The A3 has a turbocharged four, also with direct injection, that spins up 200 hp and it's teamed to a six-speed manual gearbox which is not quite as sophisticated as the Ford tranny. The Lexus is a really fuel efficient hybrid with 134 net horsepower. Hybrid buyers here equate performance with fuel economy and on that score the CT 200h tops these other two.
Ford is trying to cover a massive swath of the marketplace with the Focus. Pure entry buyers have the basic model waiting for them at around $16,000 plus freight. At the other end is that fancy Focus Titanium, the one with near-luxury aspirations.
A horde of commentators are wondering if buyers in Canada and the United States are poised and ready to pay the price for a feature-packed Focus with good fuel economy, outstanding crash test scores and entertaining ride and handling? If the Focus is nibbling price-wise at the lower end of the premium market, what are the implications for upmarket brands such as Audi, as well as mainstream ones like Ford?

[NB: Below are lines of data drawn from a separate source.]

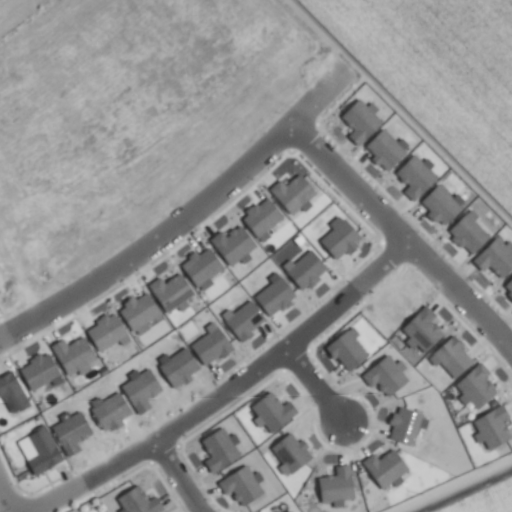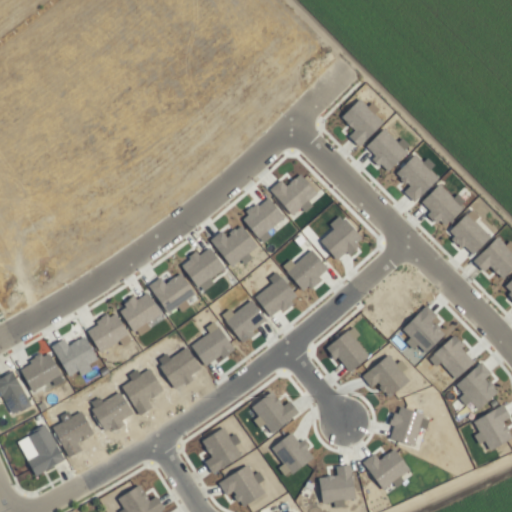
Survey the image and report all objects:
building: (292, 193)
building: (261, 218)
building: (468, 232)
building: (339, 237)
road: (401, 237)
road: (152, 244)
building: (233, 245)
building: (495, 258)
building: (202, 267)
building: (509, 285)
building: (171, 292)
building: (138, 313)
building: (423, 329)
building: (105, 331)
building: (73, 355)
building: (452, 357)
road: (240, 363)
road: (290, 383)
building: (475, 387)
building: (12, 391)
building: (493, 427)
building: (42, 449)
road: (155, 474)
road: (452, 485)
road: (47, 493)
road: (5, 499)
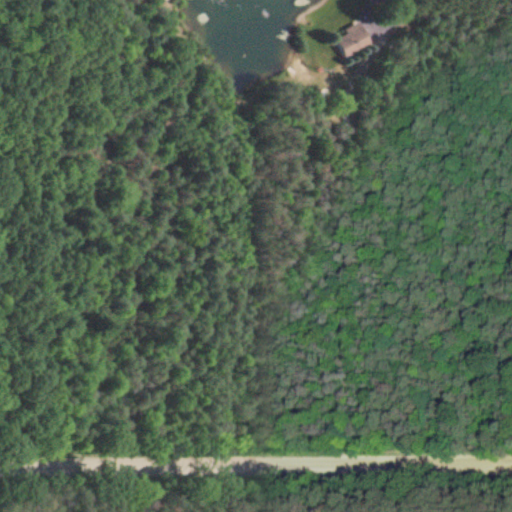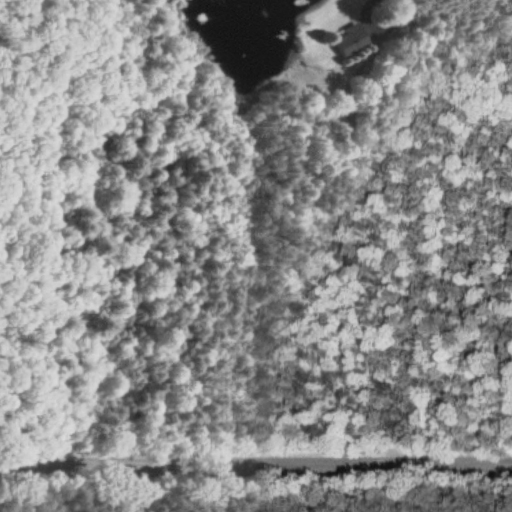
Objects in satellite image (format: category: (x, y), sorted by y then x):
building: (351, 40)
road: (346, 275)
road: (256, 467)
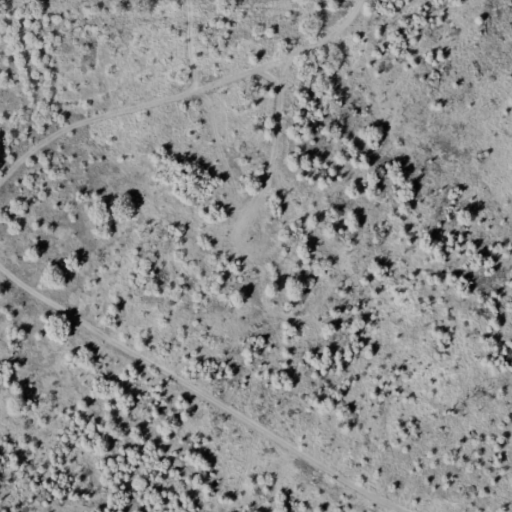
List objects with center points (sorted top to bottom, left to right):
road: (207, 366)
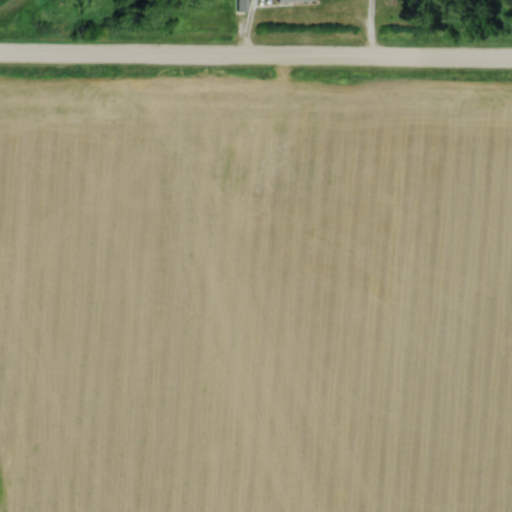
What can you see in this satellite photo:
building: (292, 0)
building: (238, 5)
road: (256, 54)
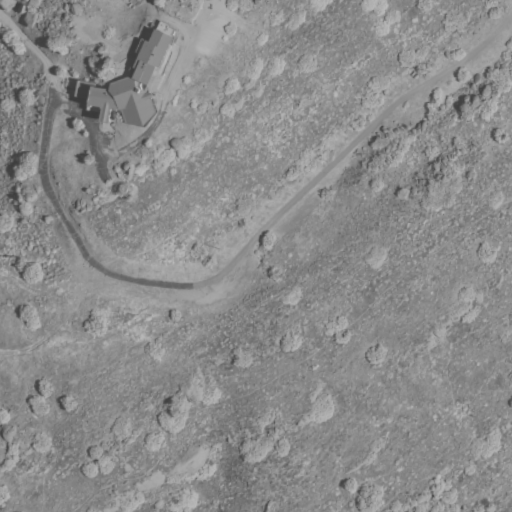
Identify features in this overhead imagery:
road: (475, 50)
park: (486, 55)
building: (129, 84)
building: (127, 88)
road: (153, 123)
road: (160, 284)
park: (231, 451)
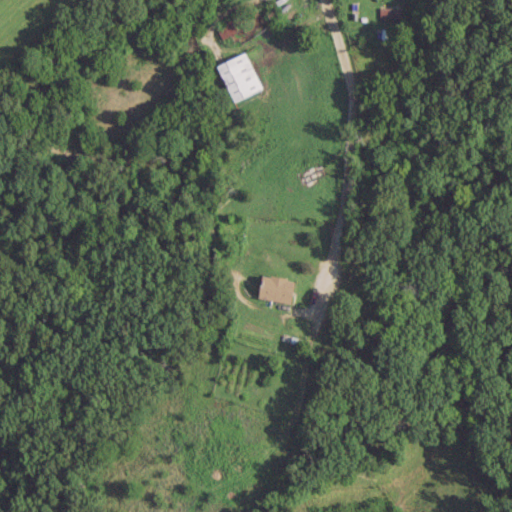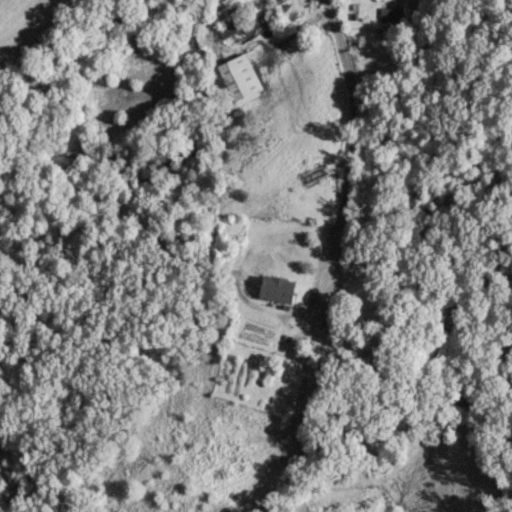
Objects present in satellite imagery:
building: (236, 75)
road: (345, 164)
building: (274, 287)
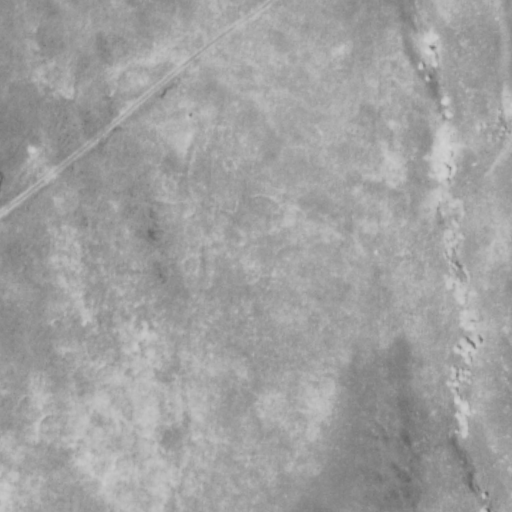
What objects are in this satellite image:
road: (131, 102)
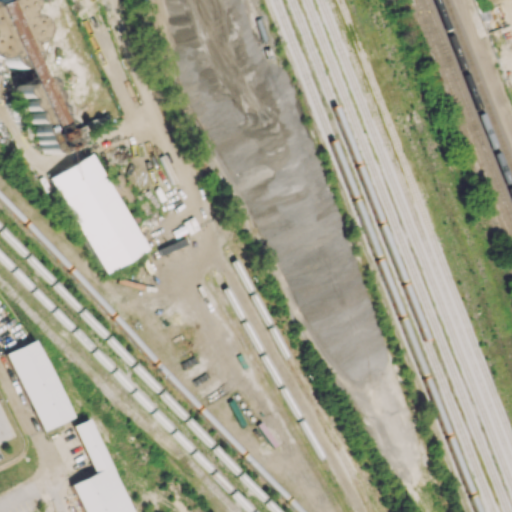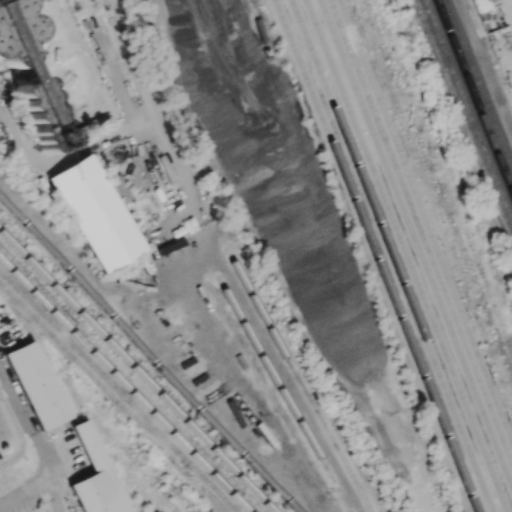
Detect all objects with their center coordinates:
building: (30, 77)
railway: (479, 83)
railway: (473, 97)
railway: (469, 108)
railway: (464, 121)
railway: (165, 123)
railway: (444, 150)
railway: (443, 171)
railway: (439, 183)
railway: (434, 196)
building: (96, 213)
railway: (426, 218)
railway: (421, 229)
railway: (416, 242)
railway: (376, 255)
railway: (394, 256)
railway: (404, 256)
railway: (456, 273)
railway: (81, 352)
railway: (149, 354)
railway: (138, 370)
railway: (131, 377)
railway: (300, 377)
railway: (125, 383)
building: (37, 384)
building: (37, 385)
railway: (285, 391)
railway: (273, 395)
railway: (115, 399)
parking lot: (3, 431)
building: (95, 475)
building: (95, 476)
road: (46, 482)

I can tell you this: Ford expects to make money on its small cars - the Focus and the Fiesta. To do so, Ford wants many buyers to start acting like Europeans, who are accustomed to paying a decent buck for a little ride. And there is some evidence to suggest this strategy may work. That is, the new Fiesta's average transaction price in Canada is nearly $20,000.
One factor helping Ford at this very moment is the price of oil, now spiking as a result of all the turmoil in the Middle East. Ford, in fact, has based its product planning on the assumption that oil will sell for at least $150 a barrel by the middle of this decade, if not sooner.
When fuel prices start jumping, buyers have shown they will quickly move to smaller, more fuel-efficient ones - provided they offer the right amenities. That assumption is at the heart of Ford's product planning.
"Expectations have increased" for small cars, said Derrick Kuzak, head of Ford's global product development, in a recent interview in Detroit.
Clearly the econobox is not dead; Ford has a sub-$16,000 Focus. However, Ford and other auto makers - led by BMW's Mini brand - are banking on buyers showing a willingness to pay for engineering, performance, innovation, design and content.
That development has implications for auto makers all around the world - big, mainstream ones like Ford and premium ones like Lexus and Audi.